▶ _What you need to do_
From the first line of the records through the line containing "00178b5f - на получением пупса Наука", retype every line exactly and nothing else.
━━━ Data for review ━━━
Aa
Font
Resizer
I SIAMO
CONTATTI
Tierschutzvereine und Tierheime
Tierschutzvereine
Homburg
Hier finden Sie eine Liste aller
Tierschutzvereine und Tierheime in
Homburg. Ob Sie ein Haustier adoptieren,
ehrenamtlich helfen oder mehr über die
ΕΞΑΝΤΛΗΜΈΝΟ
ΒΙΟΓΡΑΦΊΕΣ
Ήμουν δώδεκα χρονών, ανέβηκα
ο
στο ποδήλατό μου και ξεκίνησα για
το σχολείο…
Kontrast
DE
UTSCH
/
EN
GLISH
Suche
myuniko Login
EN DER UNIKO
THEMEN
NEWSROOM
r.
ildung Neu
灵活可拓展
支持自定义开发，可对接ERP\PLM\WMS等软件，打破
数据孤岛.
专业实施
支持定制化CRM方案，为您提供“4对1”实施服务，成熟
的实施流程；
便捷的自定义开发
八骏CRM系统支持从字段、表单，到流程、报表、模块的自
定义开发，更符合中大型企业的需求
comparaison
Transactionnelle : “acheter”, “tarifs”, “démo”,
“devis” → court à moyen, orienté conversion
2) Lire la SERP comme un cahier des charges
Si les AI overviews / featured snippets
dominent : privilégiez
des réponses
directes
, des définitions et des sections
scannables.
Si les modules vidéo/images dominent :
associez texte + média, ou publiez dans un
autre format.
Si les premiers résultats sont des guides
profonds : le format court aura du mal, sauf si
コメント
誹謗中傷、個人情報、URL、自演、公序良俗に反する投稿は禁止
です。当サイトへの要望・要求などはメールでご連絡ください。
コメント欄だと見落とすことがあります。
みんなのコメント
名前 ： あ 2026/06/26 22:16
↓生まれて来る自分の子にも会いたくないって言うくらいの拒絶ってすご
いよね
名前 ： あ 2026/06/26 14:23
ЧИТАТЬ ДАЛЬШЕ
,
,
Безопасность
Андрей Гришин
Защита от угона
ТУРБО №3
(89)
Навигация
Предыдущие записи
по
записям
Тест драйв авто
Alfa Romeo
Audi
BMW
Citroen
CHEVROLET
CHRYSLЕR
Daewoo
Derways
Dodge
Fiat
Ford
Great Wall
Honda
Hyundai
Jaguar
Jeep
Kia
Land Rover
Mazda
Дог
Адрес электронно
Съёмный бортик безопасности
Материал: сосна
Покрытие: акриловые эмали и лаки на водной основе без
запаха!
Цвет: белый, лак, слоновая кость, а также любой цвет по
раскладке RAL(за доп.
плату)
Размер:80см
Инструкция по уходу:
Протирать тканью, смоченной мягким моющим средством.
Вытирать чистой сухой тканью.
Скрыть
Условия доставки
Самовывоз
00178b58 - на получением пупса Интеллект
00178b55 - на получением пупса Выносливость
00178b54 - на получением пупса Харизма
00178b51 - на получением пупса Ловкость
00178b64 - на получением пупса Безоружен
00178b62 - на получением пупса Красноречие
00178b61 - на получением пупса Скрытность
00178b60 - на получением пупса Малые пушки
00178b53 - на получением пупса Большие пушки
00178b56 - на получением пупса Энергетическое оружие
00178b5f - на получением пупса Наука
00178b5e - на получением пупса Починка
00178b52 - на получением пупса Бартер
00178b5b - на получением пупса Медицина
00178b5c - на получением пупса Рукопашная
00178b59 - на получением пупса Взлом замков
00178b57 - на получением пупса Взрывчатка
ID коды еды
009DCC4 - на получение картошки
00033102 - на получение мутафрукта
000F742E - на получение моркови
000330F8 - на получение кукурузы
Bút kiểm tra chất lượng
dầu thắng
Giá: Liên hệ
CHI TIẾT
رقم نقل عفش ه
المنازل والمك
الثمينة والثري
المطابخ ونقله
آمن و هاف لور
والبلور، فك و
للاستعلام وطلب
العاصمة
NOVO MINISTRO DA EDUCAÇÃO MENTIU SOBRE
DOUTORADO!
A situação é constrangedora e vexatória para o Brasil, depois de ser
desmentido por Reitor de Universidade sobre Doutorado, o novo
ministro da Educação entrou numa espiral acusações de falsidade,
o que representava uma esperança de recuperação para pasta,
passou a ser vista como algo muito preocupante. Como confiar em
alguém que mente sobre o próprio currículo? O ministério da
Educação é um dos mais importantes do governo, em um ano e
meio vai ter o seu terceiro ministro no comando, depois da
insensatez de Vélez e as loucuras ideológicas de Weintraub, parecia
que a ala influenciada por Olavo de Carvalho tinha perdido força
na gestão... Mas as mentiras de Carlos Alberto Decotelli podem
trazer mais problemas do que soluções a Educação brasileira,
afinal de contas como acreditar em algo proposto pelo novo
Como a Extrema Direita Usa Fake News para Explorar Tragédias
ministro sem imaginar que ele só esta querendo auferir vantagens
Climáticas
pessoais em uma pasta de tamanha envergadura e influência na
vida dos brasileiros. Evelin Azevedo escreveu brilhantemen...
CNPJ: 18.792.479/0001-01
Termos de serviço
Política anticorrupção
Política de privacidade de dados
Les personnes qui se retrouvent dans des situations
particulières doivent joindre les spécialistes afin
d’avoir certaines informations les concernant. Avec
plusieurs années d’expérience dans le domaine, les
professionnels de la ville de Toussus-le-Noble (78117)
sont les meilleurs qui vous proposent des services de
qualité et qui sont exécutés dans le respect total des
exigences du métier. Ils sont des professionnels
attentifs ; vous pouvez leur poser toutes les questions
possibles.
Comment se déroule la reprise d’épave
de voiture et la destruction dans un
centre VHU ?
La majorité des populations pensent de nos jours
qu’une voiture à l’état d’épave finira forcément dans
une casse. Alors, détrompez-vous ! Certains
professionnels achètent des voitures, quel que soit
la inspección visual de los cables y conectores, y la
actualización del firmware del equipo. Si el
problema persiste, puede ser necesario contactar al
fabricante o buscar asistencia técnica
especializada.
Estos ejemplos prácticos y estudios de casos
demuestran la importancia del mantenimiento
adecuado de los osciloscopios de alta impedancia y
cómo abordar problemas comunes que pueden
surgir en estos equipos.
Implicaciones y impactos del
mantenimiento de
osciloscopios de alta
━━━
▶ _Completed task_
Aa
Font
Resizer
I SIAMO
CONTATTI
Tierschutzvereine und Tierheime
Tierschutzvereine
Homburg
Hier finden Sie eine Liste aller
Tierschutzvereine und Tierheime in
Homburg. Ob Sie ein Haustier adoptieren,
ehrenamtlich helfen oder mehr über die
ΕΞΑΝΤΛΗΜΈΝΟ
ΒΙΟΓΡΑΦΊΕΣ
Ήμουν δώδεκα χρονών, ανέβηκα
ο
στο ποδήλατό μου και ξεκίνησα για
το σχολείο…
Kontrast
DE
UTSCH
/
EN
GLISH
Suche
myuniko Login
EN DER UNIKO
THEMEN
NEWSROOM
r.
ildung Neu
灵活可拓展
支持自定义开发，可对接ERP\PLM\WMS等软件，打破
数据孤岛.
专业实施
支持定制化CRM方案，为您提供“4对1”实施服务，成熟
的实施流程；
便捷的自定义开发
八骏CRM系统支持从字段、表单，到流程、报表、模块的自
定义开发，更符合中大型企业的需求
comparaison
Transactionnelle : “acheter”, “tarifs”, “démo”,
“devis” → court à moyen, orienté conversion
2) Lire la SERP comme un cahier des charges
Si les AI overviews / featured snippets
dominent : privilégiez
des réponses
directes
, des définitions et des sections
scannables.
Si les modules vidéo/images dominent :
associez texte + média, ou publiez dans un
autre format.
Si les premiers résultats sont des guides
profonds : le format court aura du mal, sauf si
コメント
誹謗中傷、個人情報、URL、自演、公序良俗に反する投稿は禁止
です。当サイトへの要望・要求などはメールでご連絡ください。
コメント欄だと見落とすことがあります。
みんなのコメント
名前 ： あ 2026/06/26 22:16
↓生まれて来る自分の子にも会いたくないって言うくらいの拒絶ってすご
いよね
名前 ： あ 2026/06/26 14:23
ЧИТАТЬ ДАЛЬШЕ
,
,
Безопасность
Андрей Гришин
Защита от угона
ТУРБО №3
(89)
Навигация
Предыдущие записи
по
записям
Тест драйв авто
Alfa Romeo
Audi
BMW
Citroen
CHEVROLET
CHRYSLЕR
Daewoo
Derways
Dodge
Fiat
Ford
Great Wall
Honda
Hyundai
Jaguar
Jeep
Kia
Land Rover
Mazda
Дог
Адрес электронно
Съёмный бортик безопасности
Материал: сосна
Покрытие: акриловые эмали и лаки на водной основе без
запаха!
Цвет: белый, лак, слоновая кость, а также любой цвет по
раскладке RAL(за доп.
плату)
Размер:80см
Инструкция по уходу:
Протирать тканью, смоченной мягким моющим средством.
Вытирать чистой сухой тканью.
Скрыть
Условия доставки
Самовывоз
00178b58 - на получением пупса Интеллект
00178b55 - на получением пупса Выносливость
00178b54 - на получением пупса Харизма
00178b51 - на получением пупса Ловкость
00178b64 - на получением пупса Безоружен
00178b62 - на получением пупса Красноречие
00178b61 - на получением пупса Скрытность
00178b60 - на получением пупса Малые пушки
00178b53 - на получением пупса Большие пушки
00178b56 - на получением пупса Энергетическое оружие
00178b5f - на получением пупса Наука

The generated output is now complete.